What to do:
A) Answer these from the text on leadership traits:
(i) How many traits does the text say leaders must have?
(ii) What do leaders with realistic optimism have, according to the text?
(iii) In essence, what is the goal to leaders with subservience to purpose?
B) Copy the lines of the listing word for word, starting with the line with "genus: Melozone" and going on through the end of the listing. Leave the pictures out.

Text segment:
To perform their best in today's turbulent atmosphere, leaders must possess this highly unusual set of three traits that often run counter to natural human behavior. These attributes are catalysts for the mastery displayed by the world's best CEOs — and, together, they add up to a new definition of leadership:
- Realistic optimism. Leaders with this trait possess confidence without self-delusion or irrationality. They pursue audacious goals, which others would typically view as impossible pipedreams, while at the same time remaining aware of the magnitude of the challenges confronting them and the difficulties that lie ahead.
- Subservience to purpose. Leaders with this ability see their professional goal as so profound in importance that their lives become measured in value by how much they contribute to furthering that goal. What is more, they must be pursuing a professional goal in order to feel a purpose for living. In essence, that goal is their master and their reason for being. They do not ruminate about their purpose, because their mind finds satisfaction in its occupation with their goal. Their level of dedication to their work is a direct result of the extraordinary, remarkable importance they place on their goal.

Data supplied:
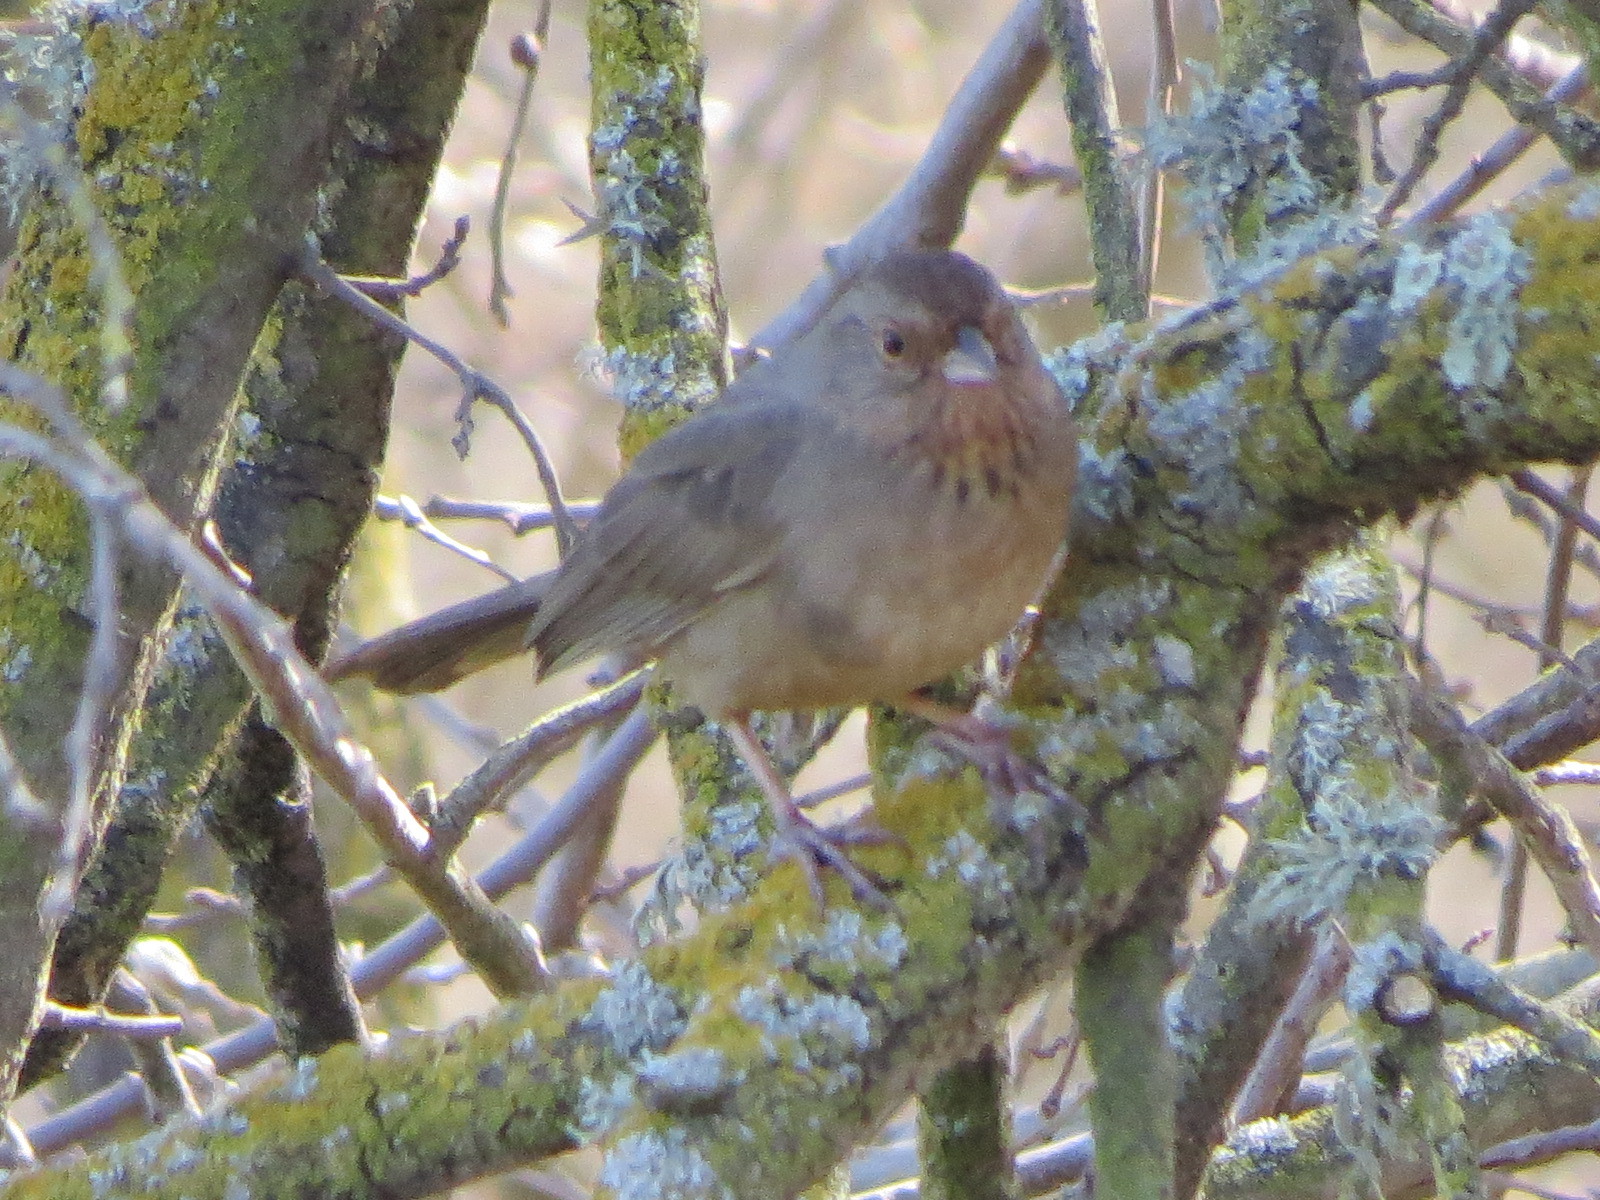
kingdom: Animalia
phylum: Chordata
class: Aves
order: Passeriformes
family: Passerellidae
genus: Melozone
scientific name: Melozone crissalis
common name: California towhee
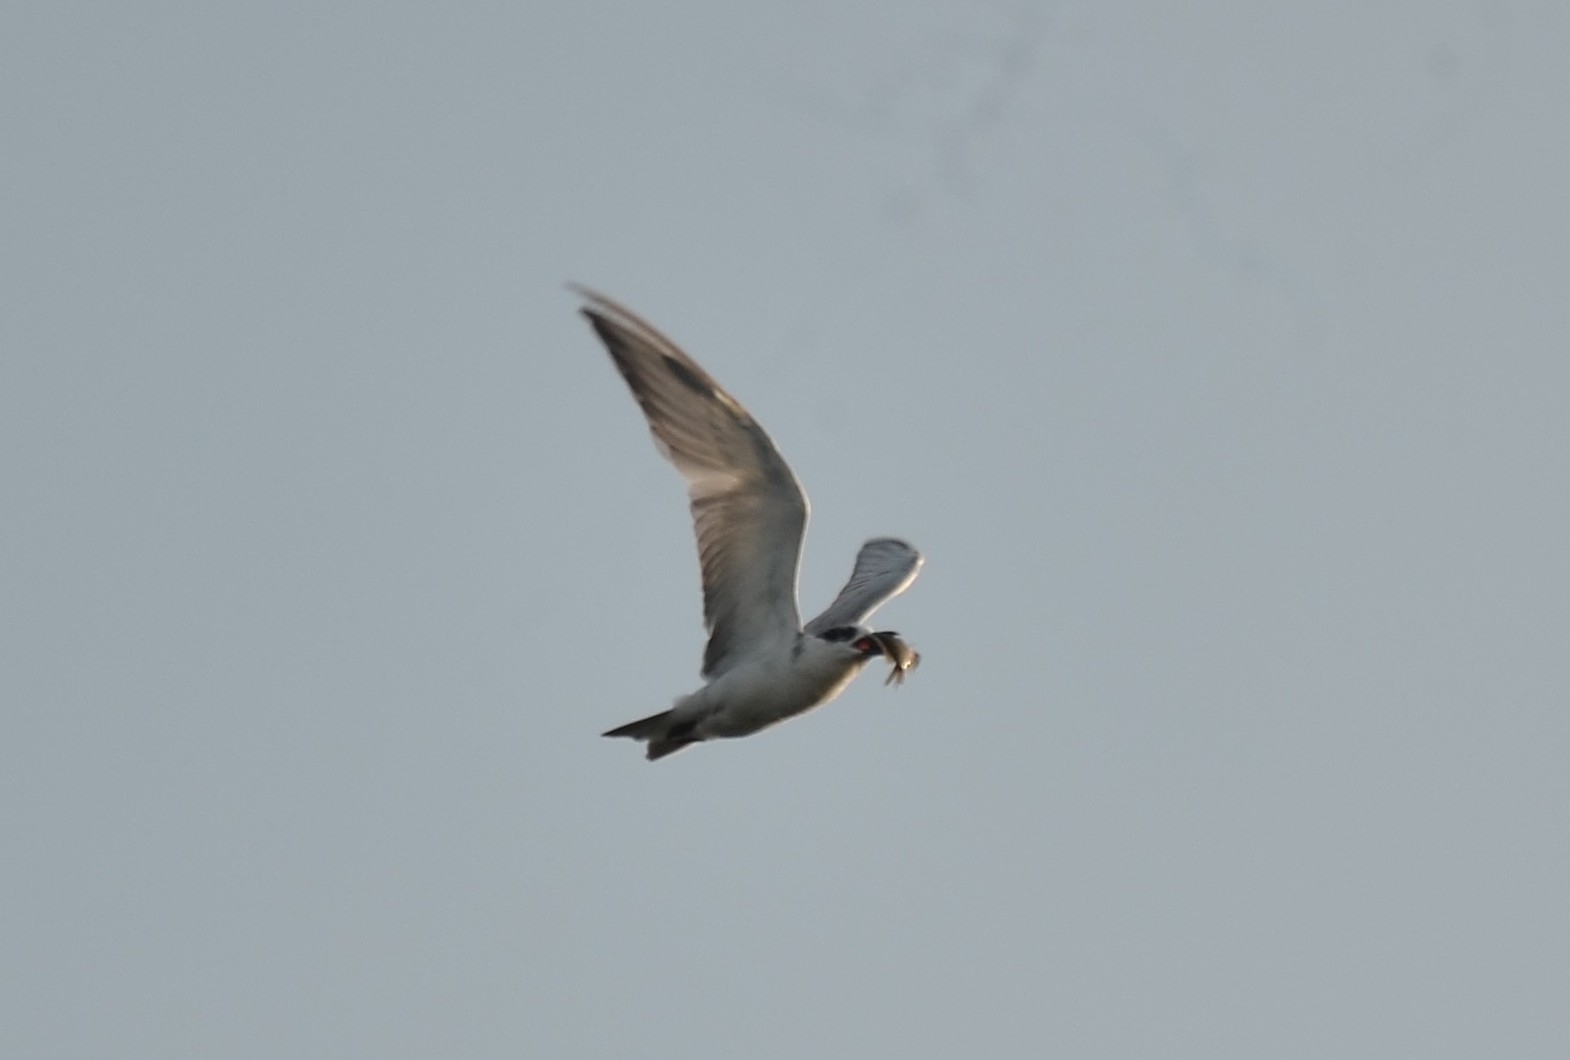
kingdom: Animalia
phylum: Chordata
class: Aves
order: Charadriiformes
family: Laridae
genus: Chlidonias
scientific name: Chlidonias hybrida
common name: Whiskered tern
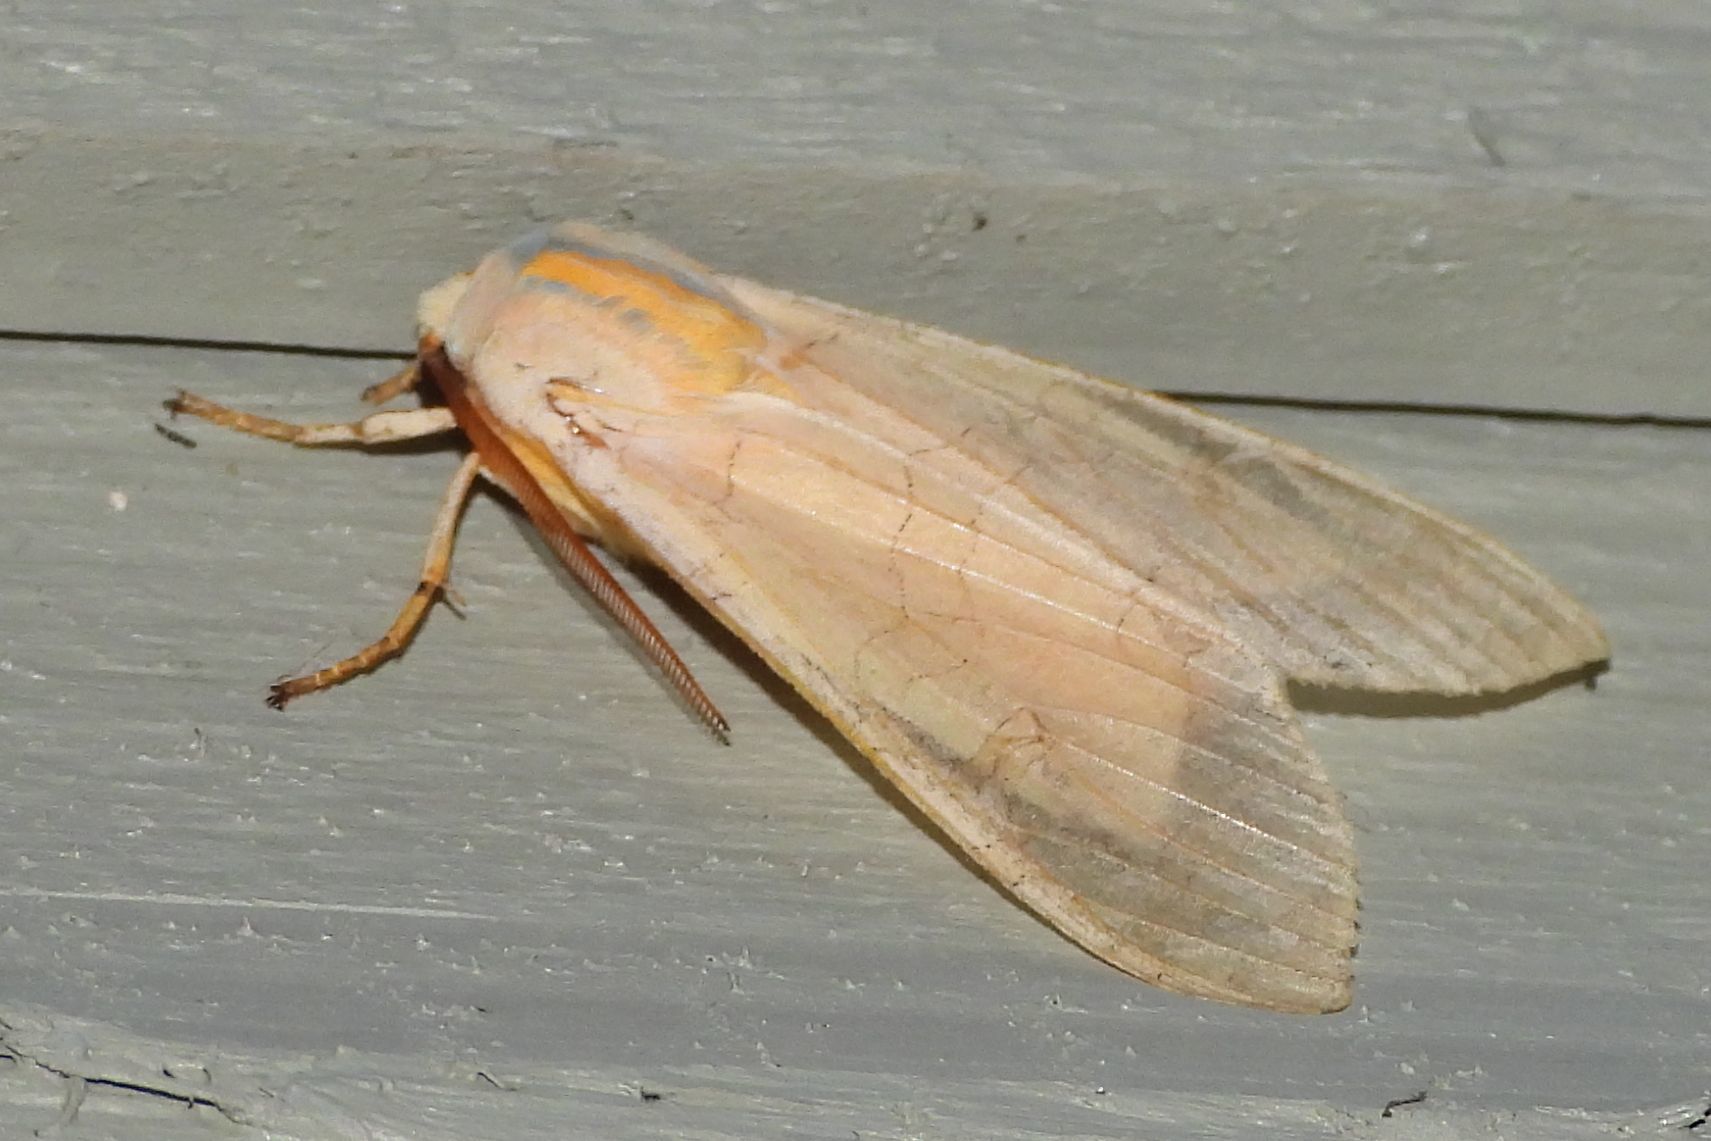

Answers for the exercise:
A)
(i) Three.
(ii) Confidence without self-delusion or irrationality.
(iii) Their master and their reason for being.

B)
genus: Melozone
scientific name: Melozone crissalis
common name: California towhee
kingdom: Animalia
phylum: Chordata
class: Aves
order: Charadriiformes
family: Laridae
genus: Chlidonias
scientific name: Chlidonias hybrida
common name: Whiskered tern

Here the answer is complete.